Potential Limitations and Improvements
Statistical Limitations
Feature Selection Bias: Our backward elimination approach may be susceptible to p-value-based selection bias. Implementing elastic net regularization could provide more stable feature selection without dependency on p-values.
Model Selection Validation: The current approach lacks cross-validation to assess model stability. Implementing stepAIC with k-fold cross-validation would provide a more robust model selection process while maintaining the interpretability of traditional statistical approaches.
Model Specification: The linear mixed-effects framework may not fully capture non-linear relationships, particularly for EI-max. Generalized additive mixed models (GAMMs) or beta regression might better characterize these relationships.
Interaction Exploration: Our models included limited interaction terms. A more systematic exploration of interactions, especially between genotype and treatment variables, could reveal important effect modifications. I believe this imporvement may be the most called for.
Temporal Dynamics: The current models treat repeated measurements as exchangeable within patients.
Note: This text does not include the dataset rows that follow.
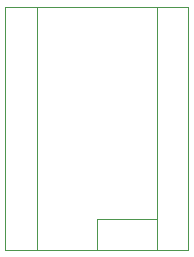
<source format=gbr>
%TF.GenerationSoftware,KiCad,Pcbnew,9.0.0*%
%TF.CreationDate,2025-05-04T10:31:08+10:00*%
%TF.ProjectId,A1_THB,41315f54-4842-42e6-9b69-6361645f7063,rev?*%
%TF.SameCoordinates,Original*%
%TF.FileFunction,Legend,Bot*%
%TF.FilePolarity,Positive*%
%FSLAX46Y46*%
G04 Gerber Fmt 4.6, Leading zero omitted, Abs format (unit mm)*
G04 Created by KiCad (PCBNEW 9.0.0) date 2025-05-04 10:31:08*
%MOMM*%
%LPD*%
G01*
G04 APERTURE LIST*
%ADD10C,0.120000*%
G04 APERTURE END LIST*
D10*
%TO.C,M1*%
X62810707Y-61053000D02*
X62810707Y-81627000D01*
X67890707Y-78960000D02*
X67890707Y-81630000D01*
X72970707Y-78960000D02*
X67890707Y-78960000D01*
X72970707Y-78960000D02*
X72970707Y-61053000D01*
X72970707Y-78960000D02*
X72970707Y-81627000D01*
X75640707Y-81630000D02*
X60140707Y-81630000D01*
X60140707Y-61050000D01*
X75640707Y-61050000D01*
X75640707Y-81630000D01*
%TD*%
M02*

</source>
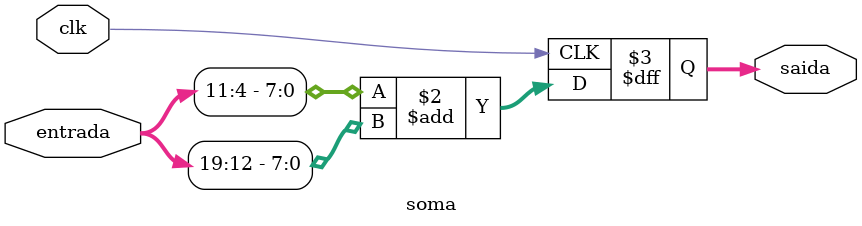
<source format=v>
module soma(
    input clk,
    input [31:0] entrada,
    output reg [31:0] saida
);

always @(posedge clk) begin
    saida <= entrada[11:4] + entrada[19:12];
end


endmodule

</source>
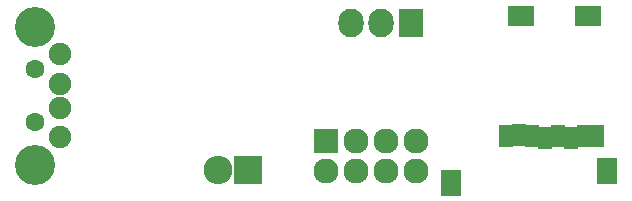
<source format=gbs>
G04 #@! TF.FileFunction,Soldermask,Bot*
%FSLAX46Y46*%
G04 Gerber Fmt 4.6, Leading zero omitted, Abs format (unit mm)*
G04 Created by KiCad (PCBNEW (2015-11-24 BZR 6329)-product) date Fri 06 May 2016 02:50:07 AM EDT*
%MOMM*%
G01*
G04 APERTURE LIST*
%ADD10C,0.100000*%
%ADD11C,1.901140*%
%ADD12C,3.399740*%
%ADD13C,1.600000*%
%ADD14R,2.432000X2.432000*%
%ADD15O,2.432000X2.432000*%
%ADD16R,1.200000X1.900000*%
%ADD17R,1.800000X2.300000*%
%ADD18R,2.200000X1.800000*%
%ADD19R,2.127200X2.127200*%
%ADD20O,2.127200X2.127200*%
%ADD21R,2.127200X2.432000*%
%ADD22O,2.127200X2.432000*%
G04 APERTURE END LIST*
D10*
D11*
X126700000Y-102450000D03*
X126700000Y-104950000D03*
X126700000Y-106960000D03*
X126700000Y-109450000D03*
D12*
X124600000Y-100100000D03*
X124600000Y-111800000D03*
D13*
X124600000Y-103700000D03*
X124600000Y-108200000D03*
D14*
X142600000Y-112200000D03*
D15*
X140060000Y-112200000D03*
D16*
X165600000Y-109250000D03*
D17*
X159850000Y-113300000D03*
X173000000Y-112300000D03*
D18*
X165700000Y-99150000D03*
X171400000Y-99150000D03*
D16*
X164500000Y-109350000D03*
X166700000Y-109350000D03*
X167800000Y-109550000D03*
X168900000Y-109350000D03*
X170000000Y-109550000D03*
X171100000Y-109350000D03*
X172200000Y-109350000D03*
D19*
X149200000Y-109800000D03*
D20*
X149200000Y-112340000D03*
X151740000Y-109800000D03*
X151740000Y-112340000D03*
X154280000Y-109800000D03*
X154280000Y-112340000D03*
X156820000Y-109800000D03*
X156820000Y-112340000D03*
D21*
X156400000Y-99800000D03*
D22*
X153860000Y-99800000D03*
X151320000Y-99800000D03*
M02*

</source>
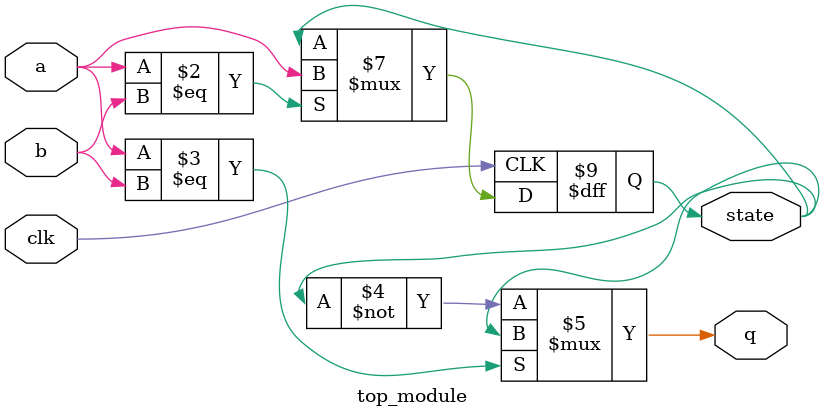
<source format=v>
module top_module (
    input clk,
    input a,
    input b,
    output q,
    output state  );

    always@(posedge clk) begin
        if(a==b)
            state <= a;
        else
            state <= state;
    end
    
    assign	q = (a==b)?state:(~state);
    
endmodule
</source>
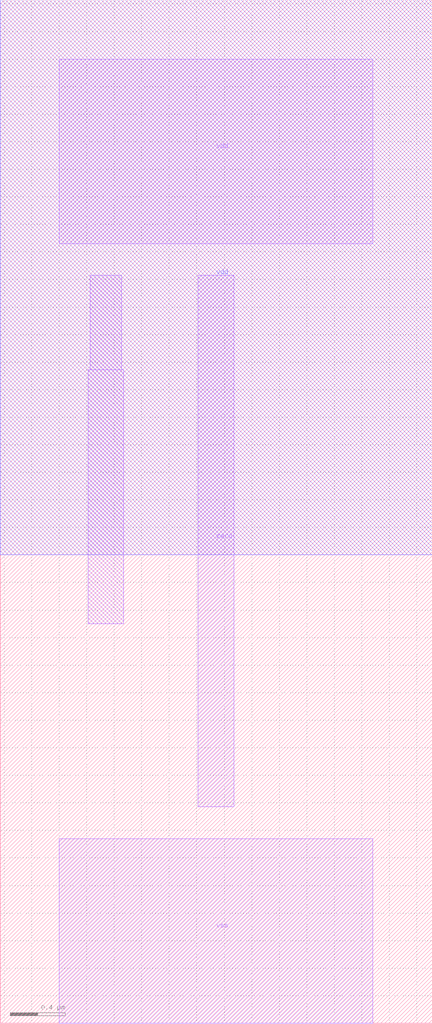
<source format=lef>
VERSION 5.7 ;
  NOWIREEXTENSIONATPIN ON ;
  DIVIDERCHAR "/" ;
  BUSBITCHARS "[]" ;
MACRO zero_x1
  CLASS BLOCK ;
  FOREIGN zero_x1 ;
  ORIGIN 0.430 0.000 ;
  SIZE 3.140 BY 7.430 ;
  PIN vss
    ANTENNADIFFAREA 1.399800 ;
    PORT
      LAYER Metal1 ;
        RECT 0.000 0.000 2.280 1.340 ;
    END
  END vss
  PIN vdd
    ANTENNADIFFAREA 1.487800 ;
    PORT
      LAYER Nwell ;
        RECT -0.430 3.400 2.710 7.430 ;
      LAYER Metal1 ;
        RECT 0.000 5.660 2.280 7.000 ;
    END
  END vdd
  PIN zero
    ANTENNAGATEAREA 0.488600 ;
    ANTENNADIFFAREA 0.679800 ;
    PORT
      LAYER Metal1 ;
        RECT 1.010 1.570 1.270 5.430 ;
    END
  END zero
  OBS
      LAYER Metal1 ;
        RECT 0.225 4.745 0.455 5.430 ;
        RECT 0.210 2.900 0.470 4.745 ;
  END
END zero_x1
END LIBRARY


</source>
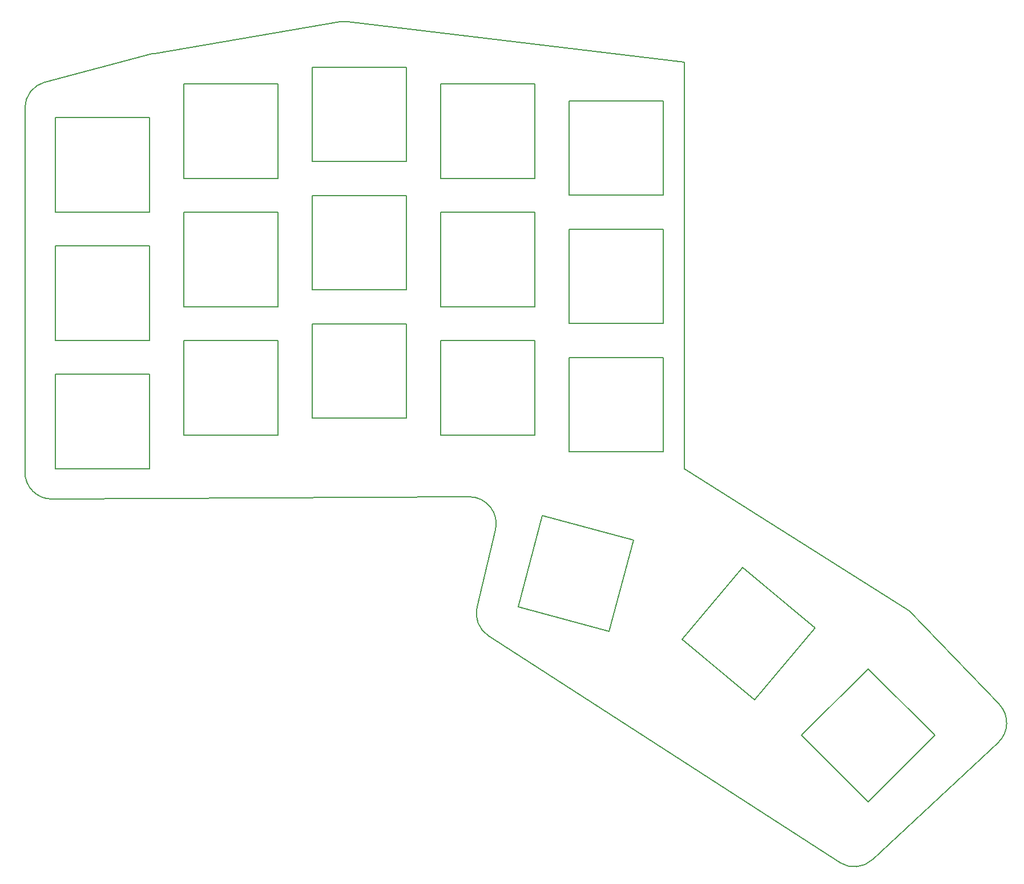
<source format=gbr>
%TF.GenerationSoftware,KiCad,Pcbnew,7.0.10*%
%TF.CreationDate,2024-01-22T21:55:37+02:00*%
%TF.ProjectId,juubo_left_plate,6a757562-6f5f-46c6-9566-745f706c6174,v1.0.0*%
%TF.SameCoordinates,Original*%
%TF.FileFunction,Profile,NP*%
%FSLAX46Y46*%
G04 Gerber Fmt 4.6, Leading zero omitted, Abs format (unit mm)*
G04 Created by KiCad (PCBNEW 7.0.10) date 2024-01-22 21:55:37*
%MOMM*%
%LPD*%
G01*
G04 APERTURE LIST*
%TA.AperFunction,Profile*%
%ADD10C,0.150000*%
%TD*%
G04 APERTURE END LIST*
D10*
X194947858Y-121621082D02*
X185948831Y-132345705D01*
X93000000Y-107000000D02*
X107000000Y-107000000D01*
X145100000Y-80450000D02*
X145100000Y-66450000D01*
X150150000Y-82950000D02*
X164150000Y-82950000D01*
X131100000Y-61400000D02*
X145100000Y-61400000D01*
X158270912Y-116092186D02*
G75*
G03*
X154358435Y-111163003I-3890512J929286D01*
G01*
X223454699Y-146590306D02*
X213555204Y-136690811D01*
X112050000Y-68950000D02*
X112050000Y-82950000D01*
X205672480Y-130620109D02*
X194947858Y-121621082D01*
X213555204Y-136690811D02*
X203655709Y-146590306D01*
X186296500Y-46667744D02*
X186296500Y-107025000D01*
X164150000Y-63900000D02*
X164150000Y-49900000D01*
X107000000Y-107000000D02*
X107000000Y-93000000D01*
X145100000Y-85500000D02*
X131100000Y-85500000D01*
X183200000Y-104500000D02*
X183200000Y-90500000D01*
X150150000Y-102000000D02*
X164150000Y-102000000D01*
X183200000Y-71450000D02*
X169200000Y-71450000D01*
X91459522Y-49591646D02*
G75*
G03*
X88475000Y-53460615I1015478J-3868954D01*
G01*
X112050000Y-82950000D02*
X126050000Y-82950000D01*
X169200000Y-90500000D02*
X169200000Y-104500000D01*
X155537178Y-127537899D02*
X158270976Y-116092201D01*
X131100000Y-66450000D02*
X131100000Y-80450000D01*
X126050000Y-68950000D02*
X112050000Y-68950000D01*
X107000000Y-87950000D02*
X107000000Y-73950000D01*
X136371889Y-40639656D02*
X186296500Y-46667744D01*
X145100000Y-47400000D02*
X131100000Y-47400000D01*
X126050000Y-102000000D02*
X126050000Y-88000000D01*
X107699253Y-45345381D02*
G75*
G03*
X107354039Y-45419872I670347J-3943719D01*
G01*
X183200000Y-52400000D02*
X169200000Y-52400000D01*
X145100000Y-99500000D02*
X145100000Y-85500000D01*
X164150000Y-49900000D02*
X150150000Y-49900000D01*
X112050000Y-88000000D02*
X112050000Y-102000000D01*
X107000000Y-68900000D02*
X107000000Y-54900000D01*
X112050000Y-49900000D02*
X112050000Y-63900000D01*
X131100000Y-99500000D02*
X145100000Y-99500000D01*
X136371889Y-40639656D02*
G75*
G03*
X135222136Y-40667369I-479489J-3971244D01*
G01*
X126050000Y-63900000D02*
X126050000Y-49900000D01*
X107000000Y-54900000D02*
X93000000Y-54900000D01*
X131100000Y-85500000D02*
X131100000Y-99500000D01*
X150150000Y-49900000D02*
X150150000Y-63900000D01*
X183200000Y-85450000D02*
X183200000Y-71450000D01*
X169200000Y-52400000D02*
X169200000Y-66400000D01*
X169200000Y-85450000D02*
X183200000Y-85450000D01*
X161626786Y-127499748D02*
X175149748Y-131123214D01*
X93000000Y-68900000D02*
X107000000Y-68900000D01*
X131100000Y-47400000D02*
X131100000Y-61400000D01*
X154358435Y-111163003D02*
X92496978Y-111502901D01*
X183200000Y-90500000D02*
X169200000Y-90500000D01*
X88475038Y-107502962D02*
G75*
G03*
X92496978Y-111502902I3999962J-38D01*
G01*
X209325077Y-165452613D02*
X157257711Y-131827361D01*
X131100000Y-80450000D02*
X145100000Y-80450000D01*
X107000000Y-93000000D02*
X93000000Y-93000000D01*
X183200000Y-66400000D02*
X183200000Y-52400000D01*
X145100000Y-61400000D02*
X145100000Y-47400000D01*
X126050000Y-49900000D02*
X112050000Y-49900000D01*
X219696074Y-128106113D02*
X232992932Y-141972346D01*
X169200000Y-104500000D02*
X183200000Y-104500000D01*
X169200000Y-66400000D02*
X183200000Y-66400000D01*
X203655709Y-146590306D02*
X213555204Y-156489801D01*
X112050000Y-102000000D02*
X126050000Y-102000000D01*
X93000000Y-54900000D02*
X93000000Y-68900000D01*
X93000000Y-93000000D02*
X93000000Y-107000000D01*
X213555204Y-156489801D02*
X223454699Y-146590306D01*
X93000000Y-73950000D02*
X93000000Y-87950000D01*
X178773214Y-117600253D02*
X165250253Y-113976786D01*
X169200000Y-71450000D02*
X169200000Y-85450000D01*
X150150000Y-88000000D02*
X150150000Y-102000000D01*
X145100000Y-66450000D02*
X131100000Y-66450000D01*
X164150000Y-102000000D02*
X164150000Y-88000000D01*
X175149748Y-131123214D02*
X178773214Y-117600253D01*
X93000000Y-87950000D02*
X107000000Y-87950000D01*
X232833570Y-147666548D02*
X214222824Y-165018080D01*
X126050000Y-88000000D02*
X112050000Y-88000000D01*
X155537205Y-127537906D02*
G75*
G03*
X157257712Y-131827362I3890495J-929294D01*
G01*
X209325074Y-165452618D02*
G75*
G03*
X214222824Y-165018080I2170026J3360218D01*
G01*
X107000000Y-73950000D02*
X93000000Y-73950000D01*
X126050000Y-82950000D02*
X126050000Y-68950000D01*
X164150000Y-82950000D02*
X164150000Y-68950000D01*
X88475000Y-107502962D02*
X88475000Y-53460615D01*
X185948831Y-132345705D02*
X196673453Y-141344731D01*
X196673453Y-141344731D02*
X205672480Y-130620109D01*
X91459526Y-49591660D02*
X107354039Y-45419872D01*
X165250253Y-113976786D02*
X161626786Y-127499748D01*
X164150000Y-88000000D02*
X150150000Y-88000000D01*
X150150000Y-68950000D02*
X150150000Y-82950000D01*
X112050000Y-63900000D02*
X126050000Y-63900000D01*
X186296500Y-107025000D02*
X219696074Y-128106113D01*
X164150000Y-68950000D02*
X150150000Y-68950000D01*
X150150000Y-63900000D02*
X164150000Y-63900000D01*
X232833591Y-147666571D02*
G75*
G03*
X232992932Y-141972345I-2727691J2925671D01*
G01*
X107699253Y-45345383D02*
X135222136Y-40667369D01*
M02*

</source>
More sophisticated longitudinal modeling approaches could better capture within-patient changes over time, including seasonal effects.
Methodological Improvements
Bayesian Framework: Adopting Bayesian mixed models would allow incorporation of prior knowledge and better quantification of uncertainty, especially for parameters with limited data. – This would be quite difficult to impliment, however.
Causal Inference: Our models establish associations but not causality. Methods such as propensity score matching could better estimate treatment effects of transfusion and hydroxyurea. – Likely not needed, but could be done if we need more to talk about.
Software
All analyses were conducted in R (version 4.2.0) using RStudio. We employed the following key packages: lme4 and lmerTest for mixed-effects modeling, tidymodels for data preprocessing, recipes for feature engineering, broom.mixed for model summaries, performance for model diagnostics, and ggplot2 for visualization. Bootstrap validation was implemented using parallel processing with the parallel and foreach packages to improve computational efficiency. All code and data preprocessing steps were documented in R Markdown for reproducibility.